New developments in technology have proved to be essential in fighting the virus, but the pandemic has also put a strain on industries everywhere, including the tech industry. And that is not the whole story. As some Asian countries successfully used digital surveillance tools to help track and contain the pandemic, the Western world found itself in the middle of a new crisis. Being governed by freedom and privacy principles, the use of monitoring tools and other new technologies provided policymakers with new complicated issues to resolve. So, what new technologies should be used in fighting the pandemic until the world has all the answers?
Artificial Intelligence (AI) May Prove to Be the Key
While it remains true that we need the best and the brightest in order to contain the pandemic, scientists and doctors have their own Achilles’ heel: the very virus they are trying to contain. Unlike humans, AI is immune to the novel coronavirus and may prove to be key in fighting the pandemic. One British company has already announced it will use its AI-driven platform to examine a selection of 15,000 potential Covid-19 treatments. Exscientia is currently working with US-based Calibr and Diamond Light Source in examining the potential remedies. And they are not alone in turning to AI for answers.
Healx has also reported that it will use its own AI platform, Healnet, to find the right treatment for Covid-19. Dr. David Brown, Chairman of Healx, said his company has the AI technology necessary to assist scientists in discovering the right treatments for Covid-19. “I have been doing this for 45 years and I have got three drugs to market,” he told BBC News.

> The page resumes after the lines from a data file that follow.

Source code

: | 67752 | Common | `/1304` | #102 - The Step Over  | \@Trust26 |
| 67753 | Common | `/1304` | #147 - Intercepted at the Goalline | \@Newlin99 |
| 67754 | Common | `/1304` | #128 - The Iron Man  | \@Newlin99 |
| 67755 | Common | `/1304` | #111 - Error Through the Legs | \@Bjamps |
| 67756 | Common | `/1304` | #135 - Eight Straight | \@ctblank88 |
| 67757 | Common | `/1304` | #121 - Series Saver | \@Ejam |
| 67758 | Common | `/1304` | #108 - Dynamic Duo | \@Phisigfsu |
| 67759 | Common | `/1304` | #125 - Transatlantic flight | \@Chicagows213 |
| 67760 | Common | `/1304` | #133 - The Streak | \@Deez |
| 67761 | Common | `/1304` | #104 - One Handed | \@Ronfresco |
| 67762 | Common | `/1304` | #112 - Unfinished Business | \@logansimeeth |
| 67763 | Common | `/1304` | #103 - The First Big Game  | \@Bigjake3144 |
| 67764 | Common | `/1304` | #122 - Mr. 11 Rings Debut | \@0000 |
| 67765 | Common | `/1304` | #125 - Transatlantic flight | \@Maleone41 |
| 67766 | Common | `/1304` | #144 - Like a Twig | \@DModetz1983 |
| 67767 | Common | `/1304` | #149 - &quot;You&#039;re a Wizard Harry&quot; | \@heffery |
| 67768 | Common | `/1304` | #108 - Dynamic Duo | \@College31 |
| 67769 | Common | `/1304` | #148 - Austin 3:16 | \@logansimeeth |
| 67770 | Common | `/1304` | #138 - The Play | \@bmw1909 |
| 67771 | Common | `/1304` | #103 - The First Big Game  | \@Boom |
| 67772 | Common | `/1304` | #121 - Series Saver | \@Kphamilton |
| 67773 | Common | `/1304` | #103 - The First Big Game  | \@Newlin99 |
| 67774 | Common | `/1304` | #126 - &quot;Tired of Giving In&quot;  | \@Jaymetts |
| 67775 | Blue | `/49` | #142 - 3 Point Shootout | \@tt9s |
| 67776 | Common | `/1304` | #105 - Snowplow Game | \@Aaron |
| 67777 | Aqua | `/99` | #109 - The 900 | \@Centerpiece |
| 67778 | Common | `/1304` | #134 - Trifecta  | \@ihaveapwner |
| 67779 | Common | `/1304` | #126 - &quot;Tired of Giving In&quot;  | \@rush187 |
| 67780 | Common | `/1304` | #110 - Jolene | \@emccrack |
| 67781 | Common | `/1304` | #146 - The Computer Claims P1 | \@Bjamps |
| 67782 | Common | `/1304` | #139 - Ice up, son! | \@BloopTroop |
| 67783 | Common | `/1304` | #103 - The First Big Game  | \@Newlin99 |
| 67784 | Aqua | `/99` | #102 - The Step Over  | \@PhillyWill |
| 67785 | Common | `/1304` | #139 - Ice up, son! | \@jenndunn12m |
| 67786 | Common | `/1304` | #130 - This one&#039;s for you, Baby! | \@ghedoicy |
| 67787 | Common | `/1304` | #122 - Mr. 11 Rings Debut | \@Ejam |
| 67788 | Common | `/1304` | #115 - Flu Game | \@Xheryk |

Telemedicine Is Already Helping Health Systems Everywhere
Telemedicine or telehealth is already a useful tool for health systems around the world. In a nutshell, telemedicine means providing patients with health-related services and information through new electronic technologies and apps. It allows long-distance communication between patients and physicians, and it also provides health workers with useful tools to monitor and care for those in need. During the pandemic, medical practice went virtual even in countries that were still debating the future of telemedicine. In the US, millions of people were “seen” by doctors online or by phone, many of them for the first time ever.
Health systems everywhere are now relying on telemedicine alone, as it gives doctors and healthcare workers a new way to practice social distancing while still providing care for their patients. Companies like Teladoc, Doctor On Demand, and Amwell filled the gap created by the novel coronavirus pandemic, as they can provide doctors and medical services directly to those who apply for them. But regular physicians also joined the trend, as they started to inform and treat their patients using regular calls, smartphones, and computer apps.
New Apps Might Also Prevent Hospital Overcrowding
One thing is certain during the Covid-19 pandemic: hospital overcrowding must be avoided at all costs. One way of making sure hospitals remain safe is by developing call centers and apps that provide information about the pandemic to the wider public.
One of the first institutions to use such technologies was the World Health Organization (WHO). The international public health agency developed and launched a chatbot that provides people everywhere with new information about the pandemic via WhatsApp, Facebook Messenger, and Rakuten Viber. The chatbot answers frequently asked questions about the virus, while also sending regular updates.
“WHO’s aim is to reach as many people as possible with reliable health information through innovative digital technology. Information is powerful and can help save lives during this pandemic,” Dr. Tedros Adhanom Ghebreyesus, Director-General of the WHO, said.
South Korea, Taiwan, and Singapore managed to use digital technology in order to contain the Covid-19 outbreaks they were facing. But they did so at a cost, and that cost was privacy rights. While the West is still debating over necessary methods and sacrifices, technology remains a faithful ally when fighting Covid-19.